2.01.2009

2009

can't believe it's 2009 already--boards are a couple months away, third year rotations begin soon after, i'm 27 in june and that's pretty dang old, trung and i are almost hitting our 2 year anniversary, and my dad's hitting the big 6-5 this year. where did the time go?

i guess it's a good thing that i wasn't counting the hours from boredom, but part of me is sad that so much time and energy had to go into school and not much else, and now 2008 is gone forever. a couple of years ago, i felt like being "old" was so far away... now it suddenly feels like there's not enough time to do everything in one lifetime. there's also this urgency... this feeling that i have to get so much done in the next few years, before my dad succumbs to his tired body and before adulthood settles in once and for all.

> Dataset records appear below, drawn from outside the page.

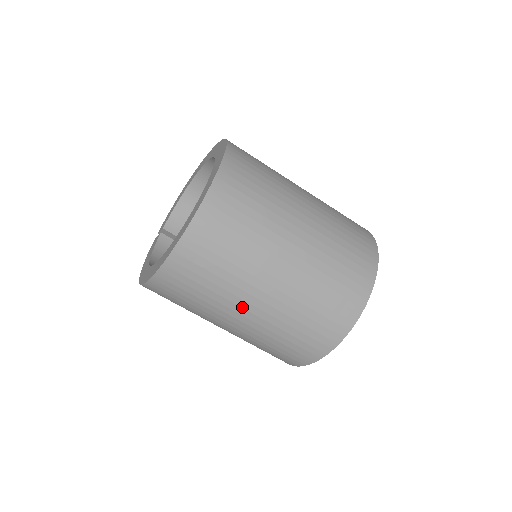
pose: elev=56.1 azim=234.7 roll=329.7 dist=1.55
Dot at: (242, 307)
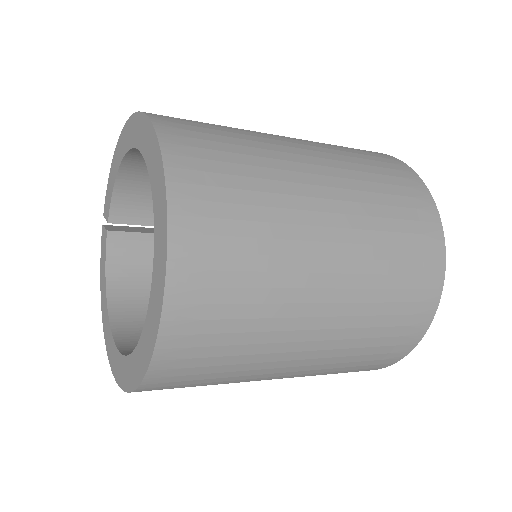
Dot at: occluded
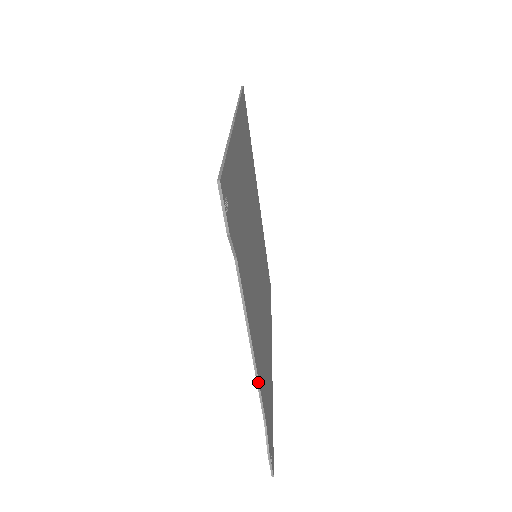
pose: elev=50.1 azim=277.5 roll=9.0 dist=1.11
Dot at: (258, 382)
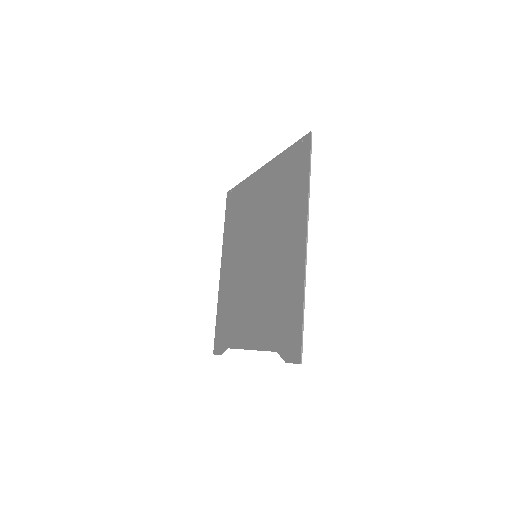
Dot at: occluded
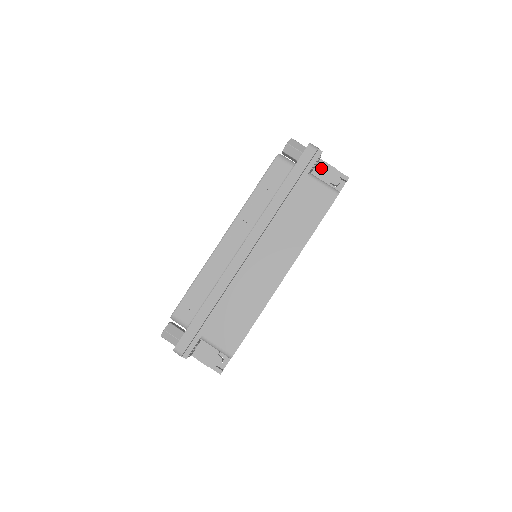
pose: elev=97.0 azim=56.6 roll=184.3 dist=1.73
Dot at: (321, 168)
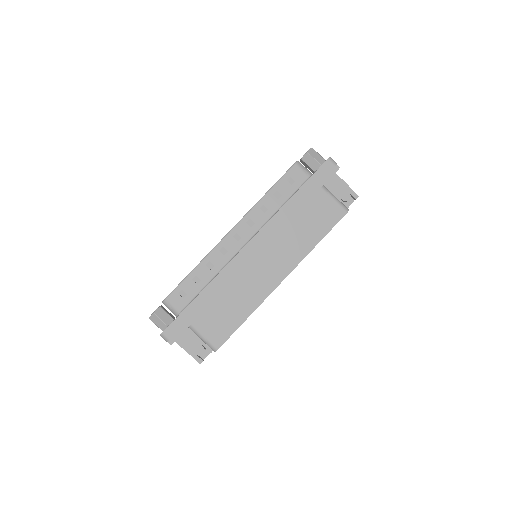
Dot at: (334, 182)
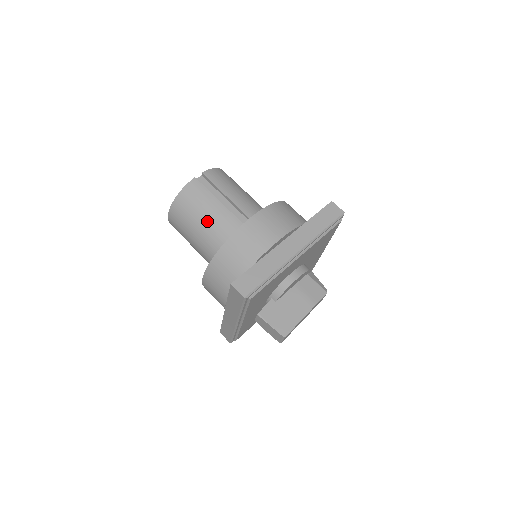
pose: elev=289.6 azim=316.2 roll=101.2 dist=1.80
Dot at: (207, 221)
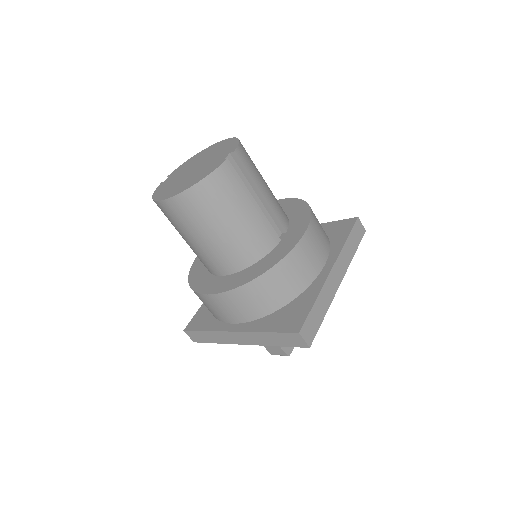
Dot at: (237, 225)
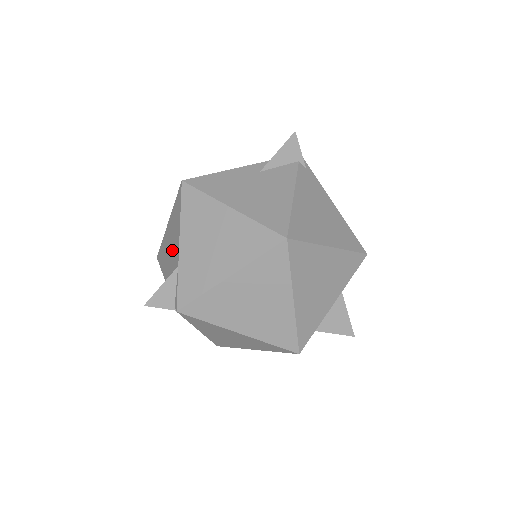
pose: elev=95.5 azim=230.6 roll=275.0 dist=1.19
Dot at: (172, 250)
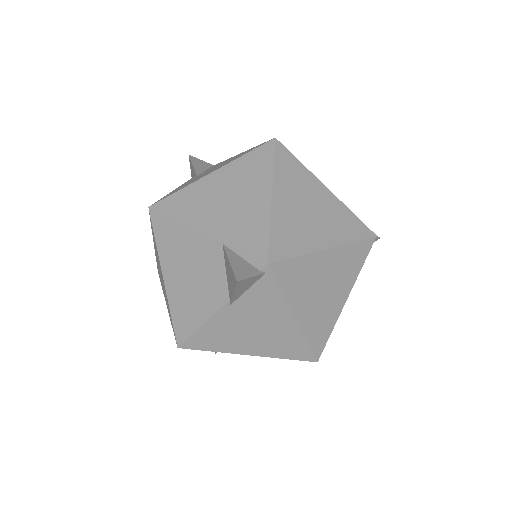
Dot at: (197, 265)
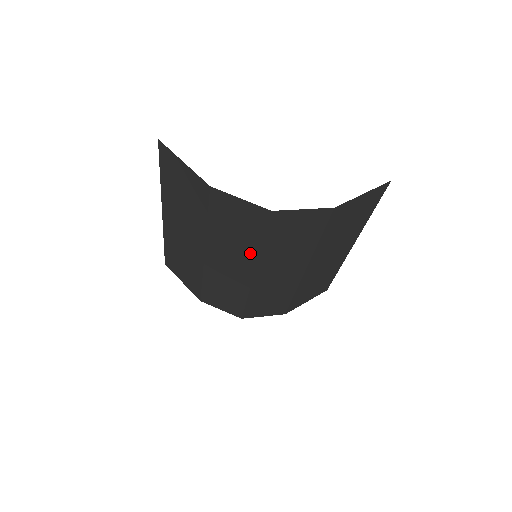
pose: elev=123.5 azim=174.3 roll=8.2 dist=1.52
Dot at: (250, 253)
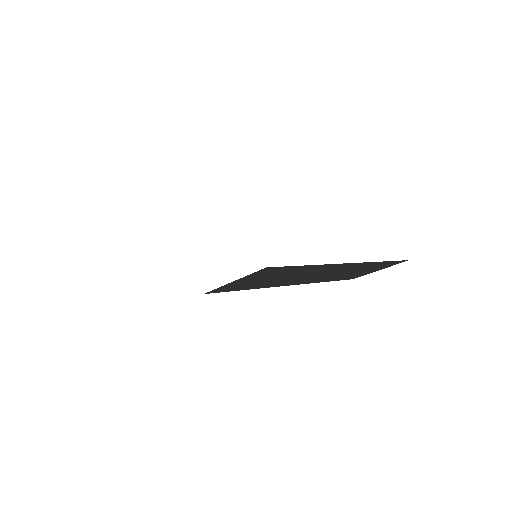
Dot at: occluded
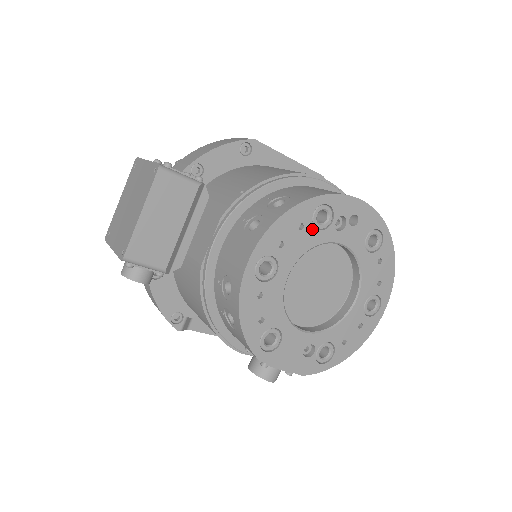
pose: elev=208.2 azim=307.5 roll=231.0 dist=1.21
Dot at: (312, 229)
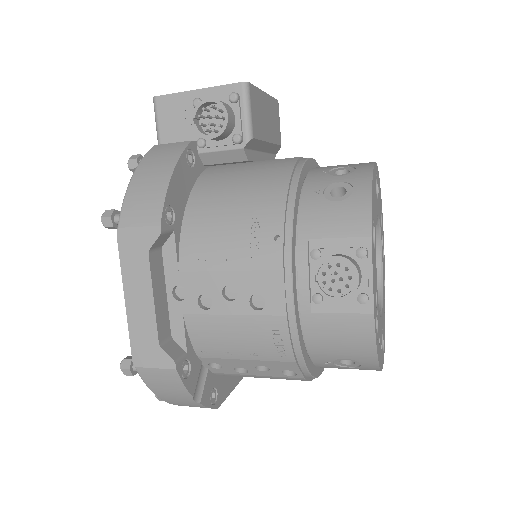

i hope all the sacrifices i'm making now will be ultimately worthwhile and that one day, i can make up for lost time with friends, family, art, music, travel, and life in general. 2 more years of the med school bubble and then back to the bay to pop it... if only there were more hours in the day, less sleep needed to keep my mind and body going, and more bling bling to pay for everything i want to do. i would learn how to fly, get my ninja 250, travel to india, paint, design, sew, knit... help my parents with their business, catch up with my buddies, plan some fun outings, meet new faces... all while acing med school. a girl can dream.

i think i have beat this thought to death. bedtime.